AUFGABEN:
(a) Zitiere aus dem Text über die Freimaurerei wörtlich den Abschnitt von „Wie ich oben“ bis „cit., S. 135).“.
(b) Übertrage diesen Satz aus dem Text über die Freimaurerei ins Englische: „Die okkulte Philosophie ist diejenige, die in Pico della Mirandola einen ihrer größten Vertreter gefunden hat und die aus Hermetik, christlicher Kabbala, Alchemie, Magie und Rosenkreuzertum besteht.“

Wie ich oben zitiert habe, sagt Martin Short, daß die Goldene Morgenröte die magischen Elemente übernommen hat, die in den Ideen des 17. Jahrhunderts zur Entstehung der modernen Freimaurerei beigetragen haben (vgl. Short, op. cit., S. 135).
An dieser Stelle verweise ich den Leser auf das, was der damalige Großmeister der Regulären Großloge von Italien (GLRI), Giuliano Di Bernardo, 2001 in einer Fernsehsendung sagte: „Wenn wir die freimaurerischen Rituale, die Rituale der englischen Freimaurerei, die die ältesten Rituale sind, lesen, finden wir Spuren dessen, was man okkulte Philosophie genannt hat. Die okkulte Philosophie ist diejenige, die in Pico della Mirandola einen ihrer größten Vertreter gefunden hat und die aus Hermetik, christlicher Kabbala, Alchemie, Magie und Rosenkreuzertum besteht. Die englische Freimaurerei wurde unter Einbeziehung all dieser Elemente geboren“.

BEREITGESTELLTES MATERIAL:
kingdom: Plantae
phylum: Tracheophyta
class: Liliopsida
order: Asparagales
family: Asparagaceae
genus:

LÖSUNGEN:
(a)
Wie ich oben zitiert habe, sagt Martin Short, daß die Goldene Morgenröte die magischen Elemente übernommen hat, die in den Ideen des 17. Jahrhunderts zur Entstehung der modernen Freimaurerei beigetragen haben (vgl. Short, op. cit., S. 135).

(b) Occult philosophy is the one that found one of its greatest representatives in Pico della Mirandola and that consists of Hermeticism, Christian Kabbalah, alchemy, magic and Rosicrucianism.